» Aim of the task
Reproduce every line of the data below word for word, without changing anything.

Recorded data
============

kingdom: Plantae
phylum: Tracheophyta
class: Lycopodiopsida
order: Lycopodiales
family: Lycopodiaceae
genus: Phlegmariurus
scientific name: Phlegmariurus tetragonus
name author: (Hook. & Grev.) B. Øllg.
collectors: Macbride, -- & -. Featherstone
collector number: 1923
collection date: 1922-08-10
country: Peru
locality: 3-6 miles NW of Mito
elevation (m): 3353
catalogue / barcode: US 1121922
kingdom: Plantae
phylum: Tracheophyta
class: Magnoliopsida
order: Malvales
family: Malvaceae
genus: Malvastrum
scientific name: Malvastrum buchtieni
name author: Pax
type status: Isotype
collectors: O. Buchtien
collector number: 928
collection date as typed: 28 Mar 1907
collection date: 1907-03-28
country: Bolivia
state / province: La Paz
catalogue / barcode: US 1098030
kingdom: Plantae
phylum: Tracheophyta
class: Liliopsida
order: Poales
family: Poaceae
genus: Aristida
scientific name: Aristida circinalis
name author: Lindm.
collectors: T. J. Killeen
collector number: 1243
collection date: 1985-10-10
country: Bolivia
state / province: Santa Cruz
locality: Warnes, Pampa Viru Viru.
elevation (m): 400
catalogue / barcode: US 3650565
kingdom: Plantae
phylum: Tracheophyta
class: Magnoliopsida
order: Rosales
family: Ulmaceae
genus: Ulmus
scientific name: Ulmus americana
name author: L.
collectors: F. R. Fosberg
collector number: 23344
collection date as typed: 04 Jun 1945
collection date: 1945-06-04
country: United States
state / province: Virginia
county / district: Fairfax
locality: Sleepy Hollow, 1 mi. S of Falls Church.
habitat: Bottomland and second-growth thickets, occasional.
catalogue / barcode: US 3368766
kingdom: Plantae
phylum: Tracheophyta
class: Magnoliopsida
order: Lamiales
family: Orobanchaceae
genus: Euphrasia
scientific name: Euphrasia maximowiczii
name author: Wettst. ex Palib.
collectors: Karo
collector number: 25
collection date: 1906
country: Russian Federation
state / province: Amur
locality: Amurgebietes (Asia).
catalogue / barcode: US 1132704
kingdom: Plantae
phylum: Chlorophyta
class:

============

» Solution for this task
kingdom: Plantae
phylum: Tracheophyta
class: Lycopodiopsida
order: Lycopodiales
family: Lycopodiaceae
genus: Phlegmariurus
scientific name: Phlegmariurus tetragonus
name author: (Hook. & Grev.) B. Øllg.
collectors: Macbride, -- & -. Featherstone
collector number: 1923
collection date: 1922-08-10
country: Peru
locality: 3-6 miles NW of Mito
elevation (m): 3353
catalogue / barcode: US 1121922
kingdom: Plantae
phylum: Tracheophyta
class: Magnoliopsida
order: Malvales
family: Malvaceae
genus: Malvastrum
scientific name: Malvastrum buchtieni
name author: Pax
type status: Isotype
collectors: O. Buchtien
collector number: 928
collection date as typed: 28 Mar 1907
collection date: 1907-03-28
country: Bolivia
state / province: La Paz
catalogue / barcode: US 1098030
kingdom: Plantae
phylum: Tracheophyta
class: Liliopsida
order: Poales
family: Poaceae
genus: Aristida
scientific name: Aristida circinalis
name author: Lindm.
collectors: T. J. Killeen
collector number: 1243
collection date: 1985-10-10
country: Bolivia
state / province: Santa Cruz
locality: Warnes, Pampa Viru Viru.
elevation (m): 400
catalogue / barcode: US 3650565
kingdom: Plantae
phylum: Tracheophyta
class: Magnoliopsida
order: Rosales
family: Ulmaceae
genus: Ulmus
scientific name: Ulmus americana
name author: L.
collectors: F. R. Fosberg
collector number: 23344
collection date as typed: 04 Jun 1945
collection date: 1945-06-04
country: United States
state / province: Virginia
county / district: Fairfax
locality: Sleepy Hollow, 1 mi. S of Falls Church.
habitat: Bottomland and second-growth thickets, occasional.
catalogue / barcode: US 3368766
kingdom: Plantae
phylum: Tracheophyta
class: Magnoliopsida
order: Lamiales
family: Orobanchaceae
genus: Euphrasia
scientific name: Euphrasia maximowiczii
name author: Wettst. ex Palib.
collectors: Karo
collector number: 25
collection date: 1906
country: Russian Federation
state / province: Amur
locality: Amurgebietes (Asia).
catalogue / barcode: US 1132704
kingdom: Plantae
phylum: Chlorophyta
class:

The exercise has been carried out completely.